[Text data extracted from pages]
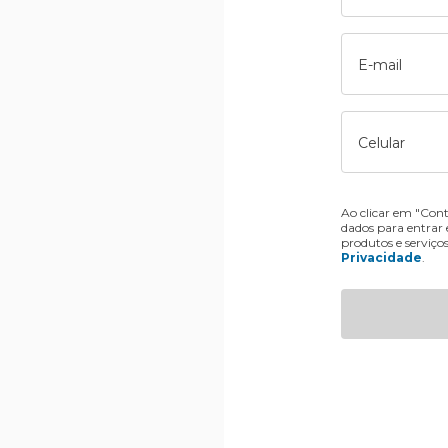
E-mail
Celular
Ao clicar em "Cont
dados para entrar
produtos e serviço
Privacidade
.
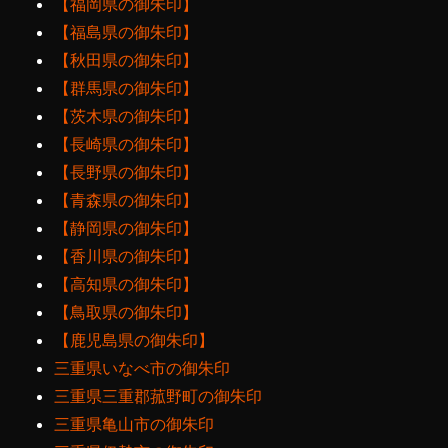
【福岡県の御朱印】
【福島県の御朱印】
【秋田県の御朱印】
【群馬県の御朱印】
【茨木県の御朱印】
【長崎県の御朱印】
【長野県の御朱印】
【青森県の御朱印】
【静岡県の御朱印】
【香川県の御朱印】
【高知県の御朱印】
【鳥取県の御朱印】
【鹿児島県の御朱印】
三重県いなべ市の御朱印
三重県三重郡菰野町の御朱印
三重県亀山市の御朱印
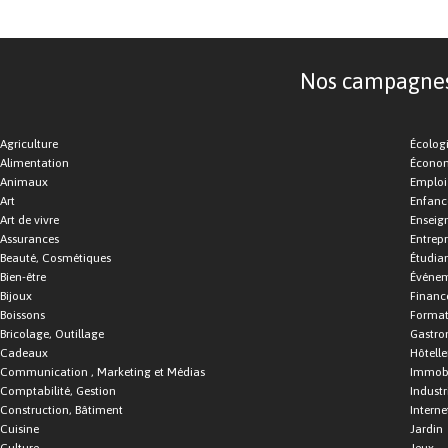
Nos campagnes d
Agriculture
Écolog
Alimentation
Économ
Animaux
Emploi
Art
Enfance
Art de vivre
Enseig
Assurances
Entrepr
Beauté, Cosmétiques
Étudia
Bien-être
Événe
Bijoux
Financ
Boissons
Format
Bricolage, Outillage
Gastro
Cadeaux
Hôtelle
Communication , Marketing et Médias
Immobi
Comptabilité, Gestion
Industr
Construction, Bâtiment
Interne
Cuisine
Jardin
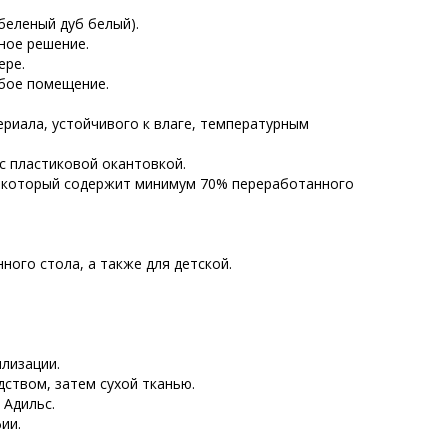
(беленый дуб белый).
ное решение.
ере.
бое помещение.
риала, устойчивого к влаге, температурным
 с пластиковой окантовкой.
, который содержит минимум 70% переработанного
ного стола, а также для детской.
лизации.
ством, затем сухой тканью.
 Адильс.
ии.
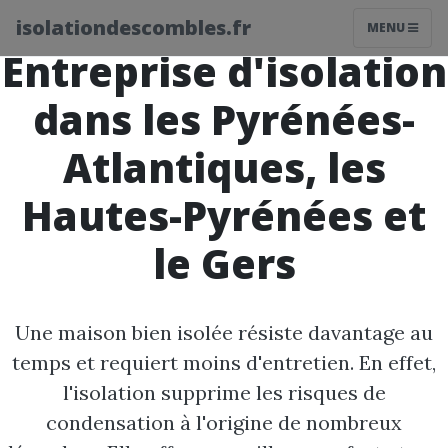
isolationdescombles.fr
MENU
Entreprise d'isolation
dans les Pyrénées-
Atlantiques, les
Hautes-Pyrénées et
le Gers
Une maison bien isolée résiste davantage au
temps et requiert moins d'entretien. En effet,
l'isolation supprime les risques de
condensation à l'origine de nombreux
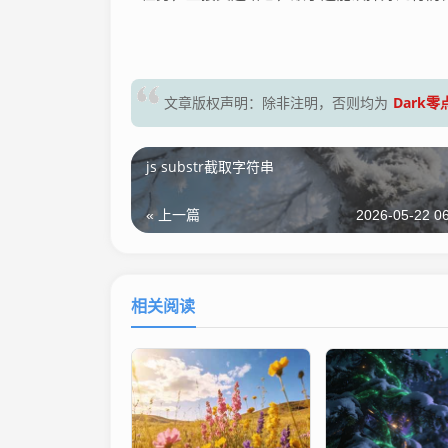
Dark
文章版权声明：除非注明，否则均为
js substr截取字符串
« 上一篇
2026-05-22 06
相关阅读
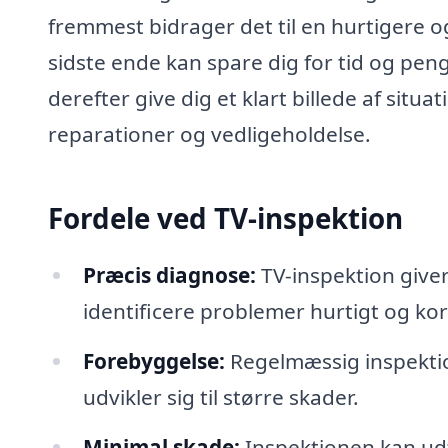
fremmest bidrager det til en hurtigere o
sidste ende kan spare dig for tid og peng
derefter give dig et klart billede af situ
reparationer og vedligeholdelse.
Fordele ved TV-inspektion
Præcis diagnose:
TV-inspektion giver
identificere problemer hurtigt og kor
Forebyggelse:
Regelmæssig inspektion
udvikler sig til større skader.
Minimal skade:
Inspektionen kan udf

#### Task brief:
Set down the text lines of every row above verbatim, character for character, leaving out the pictures.

#### Written answer:
E-mail
Celular
Ao clicar em "Cont
dados para entrar
produtos e serviço
Privacidade
.
【福岡県の御朱印】
【福島県の御朱印】
【秋田県の御朱印】
【群馬県の御朱印】
【茨木県の御朱印】
【長崎県の御朱印】
【長野県の御朱印】
【青森県の御朱印】
【静岡県の御朱印】
【香川県の御朱印】
【高知県の御朱印】
【鳥取県の御朱印】
【鹿児島県の御朱印】
三重県いなべ市の御朱印
三重県三重郡菰野町の御朱印
三重県亀山市の御朱印
Nos campagnes d
Agriculture
Écolog
Alimentation
Économ
Animaux
Emploi
Art
Enfance
Art de vivre
Enseig
Assurances
Entrepr
Beauté, Cosmétiques
Étudia
Bien-être
Événe
Bijoux
Financ
Boissons
Format
Bricolage, Outillage
Gastro
Cadeaux
Hôtelle
Communication , Marketing et Médias
Immobi
Comptabilité, Gestion
Industr
Construction, Bâtiment
Interne
Cuisine
Jardin
(беленый дуб белый).
ное решение.
ере.
бое помещение.
риала, устойчивого к влаге, температурным
 с пластиковой окантовкой.
, который содержит минимум 70% переработанного
ного стола, а также для детской.
лизации.
ством, затем сухой тканью.
 Адильс.
ии.
isolationdescombles.fr
MENU
Entreprise d'isolation
dans les Pyrénées-
Atlantiques, les
Hautes-Pyrénées et
le Gers
Une maison bien isolée résiste davantage au
temps et requiert moins d'entretien. En effet,
l'isolation supprime les risques de
condensation à l'origine de nombreux
Dark
文章版权声明：除非注明，否则均为
js substr截取字符串
« 上一篇
2026-05-22 06
相关阅读
fremmest bidrager det til en hurtigere o
sidste ende kan spare dig for tid og peng
derefter give dig et klart billede af situ
reparationer og vedligeholdelse.
Fordele ved TV-inspektion
Præcis diagnose:
TV-inspektion giver
identificere problemer hurtigt og kor
Forebyggelse:
Regelmæssig inspektion
udvikler sig til større skader.
Minimal skade:
Inspektionen kan udf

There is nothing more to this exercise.